Tu Anh Dinh,Carlos Mullov,Leonard Bärmann,Zhaolin Li,Danni Liu,Simon Reiß,Jueun Lee,Nathan Lerzer,Fabian Ternava,Jianfeng Gao,Tobias Röddiger,Alexander Waibel,Tamim Asfour,Michael Beigl,Rainer Stiefelhagen,Carsten Dachsbacher,Klemens Böhm,Jan Niehues

With the rapid development of Large Language Models (LLMs), it is crucial to have benchmarks which can evaluate the ability of LLMs on different domains. One common use of LLMs is performing tasks on scientific topics, such as writing algorithms, querying databases or giving mathematical proofs. Inspired by the way university students are evaluated on such tasks, in this paper, we propose SciEx - a benchmark consisting of university computer science exam questions, to evaluate LLMs ability on solving scientific tasks.

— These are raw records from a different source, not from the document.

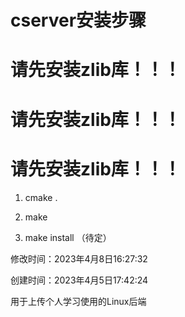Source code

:# cserver安装步骤
# 请先安装zlib库！！！
# 请先安装zlib库！！！
# 请先安装zlib库！！！

1. cmake .

2. make

3. make install （待定）

























修改时间：2023年4月8日16:27:32

创建时间：2023年4月5日17:42:24

用于上传个人学习使用的Linux后端
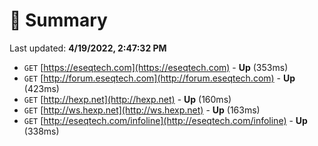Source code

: # 📖 Summary
Last updated: **4/19/2022, 2:47:32 PM**

- `GET` [https://eseqtech.com](https://eseqtech.com) - **Up** (353ms)
- `GET` [http://forum.eseqtech.com](http://forum.eseqtech.com) - **Up** (423ms)
- `GET` [http://hexp.net](http://hexp.net) - **Up** (160ms)
- `GET` [http://ws.hexp.net](http://ws.hexp.net) - **Up** (163ms)
- `GET` [http://eseqtech.com/infoline](http://eseqtech.com/infoline) - **Up** (338ms)

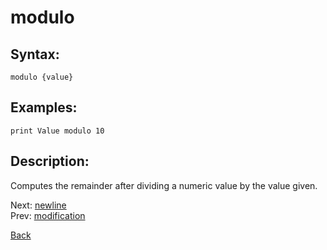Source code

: # modulo

## Syntax:
`modulo {value}`

## Examples:
`print Value modulo 10`

## Description:
Computes the remainder after dividing a numeric value by the value given.

Next: [newline](newline.md)  
Prev: [modification](modification.md)

[Back](../../README.md)
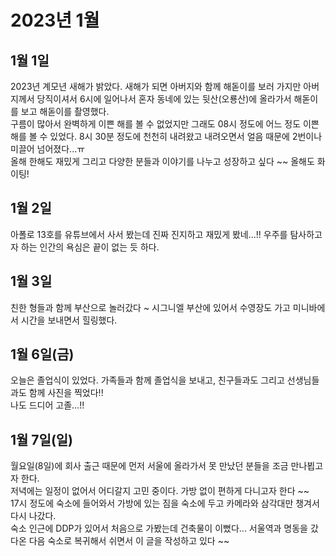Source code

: # 2023년 1월

## 1월 1일
2023년 계모년 새해가 밝았다. 새해가 되면 아버지와 함께 해돋이를 보러 가지만 아버지께서 당직이셔서 6시에 일어나서 혼자 동네에 있는 뒷산(오룡산)에 올라가서 해돋이를 보고 해돋이를 촬영했다.  
구름이 많아서 완벽하게 이쁜 해를 볼 수 없었지만 그래도 08시 정도에 어느 정도 이쁜 해를 볼 수 있었다. 8시 30분 정도에 천천히 내려왔고 내려오면서 얼음 때문에 2번이나 미끌어 넘어졌다...ㅠ  
올해 한해도 재밌게 그리고 다양한 분들과 이야기를 나누고 성장하고 싶다 ~~ 올해도 화이팅!

## 1월 2일
아폴로 13호를 유튜브에서 사서 봤는데 진짜 진지하고 재밌게 봤네...!! 우주를 탐사하고자 하는 인간의 욕심은 끝이 없는 듯 하다.  

## 1월 3일
친한 형들과 함께 부산으로 놀러갔다 ~ 시그니엘 부산에 있어서 수영장도 가고 미니바에서 시간을 보내면서 힐링했다.

## 1월 6일(금)
오늘은 졸업식이 있었다. 가족들과 함께 졸업식을 보내고, 친구들과도 그리고 선생님들과도 함께 사진을 찍었다!!  
나도 드디어 고졸...!!

## 1월 7일(일)
월요일(8일)에 회사 출근 때문에 먼저 서울에 올라가서 못 만났던 분들을 조금 만나뵙고자 한다.  
저녁에는 일정이 없어서 어디갈지 고민 중이다. 가방 없이 편하게 다니고자 한다 ~~  
17시 정도에 숙소에 들어와서 가방에 있는 짐을 숙소에 두고 카메라와 삼각대만 챙겨서 다시 나갔다.  
숙소 인근에 DDP가 있어서 처음으로 가봤는데 건축물이 이뻤다... 서울역과 명동을 갔다온 다음 숙소로 복귀해서 쉬면서 이 글을 작성하고 있다 ~~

SciEx is (1) multilingual, containing both English and German exams, and (2) multi-modal, containing questions that involve images, and (3) contains various types of freeform questions with different difficulty levels, due to the nature of university exams. We evaluate the performance of various state-of-the-art LLMs on our new benchmark. Since SciEx questions are freeform, it is not straightforward to evaluate LLM performance. Therefore, we provide human expert grading of the LLM outputs on SciEx. We show that the free-form exams in SciEx remain challenging for the current LLMs, where the best LLM only achieves 59.4\% exam grade on average. We also provide detailed comparisons between LLM performance and student performance on SciEx. To enable future evaluation of new LLMs, we propose using LLM-as-a-judge to grade the LLM answers on SciEx. Our experiments show that, although they do not perform perfectly on solving the exams, LLMs are decent as graders, achieving 0.948 Pearson correlation with expert grading.

翻译：随着大型语言模型（LLM）的快速发展，建立能够评估LLM在不同领域能力的基准测试至关重要。LLM的常见应用之一是执行科学主题任务，例如编写算法、查询数据库或提供数学证明。受大学生在此类任务中接受评估方式的启发，本文提出SciEx——一个由大学计算机科学考试题目构成的基准测试，用于评估LLM解决科学任务的能力。SciEx具有以下特点：（1）多语言性：包含英语和德语试题；（2）多模态性：包含涉及图像的题目；（3）因大学考试性质而包含不同难度级别的多种自由形式问题。我们在新基准上评估了多种前沿LLM的表现。由于SciEx题目为自由形式，直接评估LLM性能具有挑战性，因此我们提供了专家对LLM输出的评分。研究表明，SciEx中的自由形式考试对当前LLM仍具挑战性，最佳LLM平均仅获得59.4%的考试分数。我们还详细比较了LLM与学生在SciEx上的表现差异。为支持未来新LLM的评估，我们提出采用LLM-as-a-judge方法对SciEx的LLM答案进行评分。实验表明，尽管LLM在解题方面表现未臻完美，但其作为评分者表现良好，与专家评分的皮尔逊相关系数达到0.948。